══ DOCUMENTO FUENTE

A la hora de dormir, a Carlos Fuentes se le ocurrió
preguntarle a Cortázar cómo y en qué momento y por iniciativa
de quién se había introducido el piano en la orquesta de jazz. La pregunta
era casual y no pretendía conocer nada más que una fecha y un nombre,
pero la respuesta fue una cátedra deslumbrante que se prolongó
hasta el amanecer, entre enormes vasos de cerveza y salchichas de perro
con papas heladas. Cortázar, que sabía medir muy bien sus palabras,
nos hizo una recomposición histórica y estética con una versación y
una sencillez apenas creíbles, que culminó con las primeras luces en
una apología homérica de Thelonius Monk. No sólo hablaba con una profunda
voz de órgano de erres arrastradas, sino también con sus manos de huesos
grandes como no recuerdo otras más expresivas. Ni Carlos Fuentes ni
yo olvidaríamos jamás el asombro de aquella noche irrepetible.
Doce años después vi a Julio Cortázar enfrentado a
una muchedumbre en un parque de Managua, sin más armas que su voz hermosa
y un cuento suyo de los más difíciles: La noche de Mantequilla Nápoles.
Es la historia de un boxeador en desgracia contada por él mismo en lunfardo,
el dialecto de los bajos fondos de Buenos Aires, cuya comprensión nos
estaría vetada por completo al resto de los mortales si no la hubiéramos
vislumbrado a través de tanto tango malevo; sin embargo, fue ese el
cuento que el propio Cortázar escogía para leerlo en una tarima frente
a la muchedumbre de un vasto jardín iluminado, entre la cual había de
todo, desde poetas consagrados y albañiles cesantes, hasta comandantes
de la revolución y sus contrarios. Fue otra experiencia deslumbrante.
Aunque en rigor no era fácil seguir el sentido del relato, aún para
los más entrenados en la jerga lunfarda, uno sentía y le dolían los
golpes que recibía Mantequilla Nápoles en la soledad del cuadrilátero,
y daban ganas de llorar por sus ilusiones y su miseria, pues Cortázar
había logrado una comunicación tan entrañable con su auditorio que ya
no le importaba a nadie lo que querían decir o no decir las palabras,
sino que la muchedumbre sentada en la hierba parecía levitar en estado
de gracia por el hechizo de una voz que no parecía de este mundo.

════
══ DATOS APORTADOS

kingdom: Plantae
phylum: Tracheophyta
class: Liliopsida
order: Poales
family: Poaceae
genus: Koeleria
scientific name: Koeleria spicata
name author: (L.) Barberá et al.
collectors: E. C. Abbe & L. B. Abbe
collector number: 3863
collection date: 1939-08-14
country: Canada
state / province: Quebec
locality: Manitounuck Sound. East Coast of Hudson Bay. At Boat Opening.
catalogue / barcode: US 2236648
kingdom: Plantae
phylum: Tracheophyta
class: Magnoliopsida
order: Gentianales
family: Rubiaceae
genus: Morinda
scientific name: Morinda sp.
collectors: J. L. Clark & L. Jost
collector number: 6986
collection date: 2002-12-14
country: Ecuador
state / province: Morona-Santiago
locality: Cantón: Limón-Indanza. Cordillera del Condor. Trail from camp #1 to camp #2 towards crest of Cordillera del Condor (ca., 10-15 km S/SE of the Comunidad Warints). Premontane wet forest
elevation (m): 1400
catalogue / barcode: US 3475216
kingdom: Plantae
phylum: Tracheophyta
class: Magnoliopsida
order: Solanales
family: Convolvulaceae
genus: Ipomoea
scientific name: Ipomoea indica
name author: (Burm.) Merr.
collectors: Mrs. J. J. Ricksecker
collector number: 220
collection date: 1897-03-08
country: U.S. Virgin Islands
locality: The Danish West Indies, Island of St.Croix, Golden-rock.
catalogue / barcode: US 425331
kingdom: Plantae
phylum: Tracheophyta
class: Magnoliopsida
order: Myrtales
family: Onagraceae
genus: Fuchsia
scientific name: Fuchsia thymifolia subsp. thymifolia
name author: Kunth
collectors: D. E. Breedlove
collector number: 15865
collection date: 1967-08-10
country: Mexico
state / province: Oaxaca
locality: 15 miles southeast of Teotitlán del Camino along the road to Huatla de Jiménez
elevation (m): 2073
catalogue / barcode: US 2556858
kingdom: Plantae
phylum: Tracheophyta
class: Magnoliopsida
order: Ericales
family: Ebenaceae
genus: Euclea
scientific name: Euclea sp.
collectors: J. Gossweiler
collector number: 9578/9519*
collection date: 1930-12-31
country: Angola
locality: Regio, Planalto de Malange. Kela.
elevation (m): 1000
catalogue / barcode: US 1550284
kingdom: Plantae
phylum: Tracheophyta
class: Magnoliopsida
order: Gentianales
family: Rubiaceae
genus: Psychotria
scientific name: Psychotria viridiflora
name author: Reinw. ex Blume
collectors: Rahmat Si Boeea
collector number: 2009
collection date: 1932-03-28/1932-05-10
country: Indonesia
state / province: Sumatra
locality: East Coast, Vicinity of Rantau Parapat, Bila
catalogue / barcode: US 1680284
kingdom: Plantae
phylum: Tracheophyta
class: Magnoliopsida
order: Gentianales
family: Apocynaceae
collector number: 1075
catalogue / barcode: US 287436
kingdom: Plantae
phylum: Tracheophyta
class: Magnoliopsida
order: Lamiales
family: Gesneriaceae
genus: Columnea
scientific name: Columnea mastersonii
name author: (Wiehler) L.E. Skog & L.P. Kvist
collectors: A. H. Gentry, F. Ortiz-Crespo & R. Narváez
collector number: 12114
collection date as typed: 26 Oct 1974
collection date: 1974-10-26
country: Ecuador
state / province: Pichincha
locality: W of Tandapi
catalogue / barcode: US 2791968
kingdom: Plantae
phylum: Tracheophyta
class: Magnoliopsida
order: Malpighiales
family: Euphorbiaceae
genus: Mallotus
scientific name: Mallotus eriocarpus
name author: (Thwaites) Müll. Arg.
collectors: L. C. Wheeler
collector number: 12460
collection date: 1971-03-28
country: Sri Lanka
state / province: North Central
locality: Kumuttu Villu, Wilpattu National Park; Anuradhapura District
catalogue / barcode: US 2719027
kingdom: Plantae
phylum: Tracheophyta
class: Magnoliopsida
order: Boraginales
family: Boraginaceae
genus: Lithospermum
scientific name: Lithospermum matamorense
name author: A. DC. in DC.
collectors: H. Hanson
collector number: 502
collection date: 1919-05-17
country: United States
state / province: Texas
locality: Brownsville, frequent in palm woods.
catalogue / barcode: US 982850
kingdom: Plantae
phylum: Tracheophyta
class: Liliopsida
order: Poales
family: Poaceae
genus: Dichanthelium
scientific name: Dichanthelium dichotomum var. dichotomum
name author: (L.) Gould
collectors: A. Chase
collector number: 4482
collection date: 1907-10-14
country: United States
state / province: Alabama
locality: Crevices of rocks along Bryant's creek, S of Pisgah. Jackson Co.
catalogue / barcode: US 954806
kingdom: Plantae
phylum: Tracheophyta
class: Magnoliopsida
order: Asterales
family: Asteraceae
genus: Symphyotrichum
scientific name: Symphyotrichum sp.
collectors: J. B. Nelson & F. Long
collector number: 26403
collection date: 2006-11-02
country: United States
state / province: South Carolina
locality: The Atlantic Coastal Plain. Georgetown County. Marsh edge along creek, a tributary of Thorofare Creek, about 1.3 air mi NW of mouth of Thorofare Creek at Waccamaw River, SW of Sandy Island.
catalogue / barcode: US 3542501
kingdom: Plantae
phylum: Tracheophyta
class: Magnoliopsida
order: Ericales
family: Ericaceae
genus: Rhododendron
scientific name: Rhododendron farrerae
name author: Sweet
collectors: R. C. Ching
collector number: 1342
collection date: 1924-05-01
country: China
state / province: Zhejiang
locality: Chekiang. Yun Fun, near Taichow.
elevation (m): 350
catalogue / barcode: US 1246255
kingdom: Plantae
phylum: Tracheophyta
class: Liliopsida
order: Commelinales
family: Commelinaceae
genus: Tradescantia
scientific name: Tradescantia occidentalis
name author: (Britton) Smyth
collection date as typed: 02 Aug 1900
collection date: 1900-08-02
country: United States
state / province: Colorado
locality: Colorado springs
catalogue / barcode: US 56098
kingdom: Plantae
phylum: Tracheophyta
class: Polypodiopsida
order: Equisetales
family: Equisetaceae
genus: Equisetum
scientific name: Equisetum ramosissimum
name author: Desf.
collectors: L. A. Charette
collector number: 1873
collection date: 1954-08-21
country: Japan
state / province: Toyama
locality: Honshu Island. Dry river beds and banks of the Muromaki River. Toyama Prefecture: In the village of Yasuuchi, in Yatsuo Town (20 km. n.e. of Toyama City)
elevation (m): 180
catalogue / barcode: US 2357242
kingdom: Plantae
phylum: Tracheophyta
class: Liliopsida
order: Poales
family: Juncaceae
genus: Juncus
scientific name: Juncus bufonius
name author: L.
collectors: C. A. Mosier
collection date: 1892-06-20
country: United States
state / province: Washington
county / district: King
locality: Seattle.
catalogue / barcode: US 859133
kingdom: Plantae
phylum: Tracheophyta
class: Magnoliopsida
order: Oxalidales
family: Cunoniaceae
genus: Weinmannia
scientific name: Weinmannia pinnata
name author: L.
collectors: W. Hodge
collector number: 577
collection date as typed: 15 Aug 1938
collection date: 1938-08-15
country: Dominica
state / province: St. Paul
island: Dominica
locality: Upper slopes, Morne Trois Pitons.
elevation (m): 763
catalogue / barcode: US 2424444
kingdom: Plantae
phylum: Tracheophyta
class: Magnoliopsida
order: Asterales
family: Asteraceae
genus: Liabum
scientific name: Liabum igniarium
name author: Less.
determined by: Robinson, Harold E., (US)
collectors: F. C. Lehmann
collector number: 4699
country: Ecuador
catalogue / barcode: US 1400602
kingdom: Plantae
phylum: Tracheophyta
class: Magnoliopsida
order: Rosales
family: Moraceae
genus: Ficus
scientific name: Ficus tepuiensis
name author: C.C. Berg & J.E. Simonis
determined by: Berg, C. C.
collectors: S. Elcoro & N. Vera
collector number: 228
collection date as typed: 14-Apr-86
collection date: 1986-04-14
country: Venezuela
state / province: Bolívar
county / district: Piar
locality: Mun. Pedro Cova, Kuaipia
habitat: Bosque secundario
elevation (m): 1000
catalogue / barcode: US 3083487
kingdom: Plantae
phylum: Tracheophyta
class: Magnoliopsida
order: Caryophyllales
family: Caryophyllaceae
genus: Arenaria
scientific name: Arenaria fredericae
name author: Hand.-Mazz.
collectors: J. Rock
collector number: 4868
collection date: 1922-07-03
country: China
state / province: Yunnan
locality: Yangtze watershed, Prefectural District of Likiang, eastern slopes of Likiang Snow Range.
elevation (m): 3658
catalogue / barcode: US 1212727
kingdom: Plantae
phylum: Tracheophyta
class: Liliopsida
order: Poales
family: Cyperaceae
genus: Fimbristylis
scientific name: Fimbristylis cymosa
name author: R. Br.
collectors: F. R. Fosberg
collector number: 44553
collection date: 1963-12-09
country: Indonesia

════

QUÉ SE PIDE —
Reproduce literalmente, por favor, el pasaje del texto sobre Cortázar que empieza en las palabras que contienen "A la hora de" y termina después de "aquella noche irrepetible.". Este material procede de otra fuente.

RESULTADO A CONTINUACIÓN —
A la hora de dormir, a Carlos Fuentes se le ocurrió
preguntarle a Cortázar cómo y en qué momento y por iniciativa
de quién se había introducido el piano en la orquesta de jazz. La pregunta
era casual y no pretendía conocer nada más que una fecha y un nombre,
pero la respuesta fue una cátedra deslumbrante que se prolongó
hasta el amanecer, entre enormes vasos de cerveza y salchichas de perro
con papas heladas. Cortázar, que sabía medir muy bien sus palabras,
nos hizo una recomposición histórica y estética con una versación y
una sencillez apenas creíbles, que culminó con las primeras luces en
una apología homérica de Thelonius Monk. No sólo hablaba con una profunda
voz de órgano de erres arrastradas, sino también con sus manos de huesos
grandes como no recuerdo otras más expresivas. Ni Carlos Fuentes ni
yo olvidaríamos jamás el asombro de aquella noche irrepetible.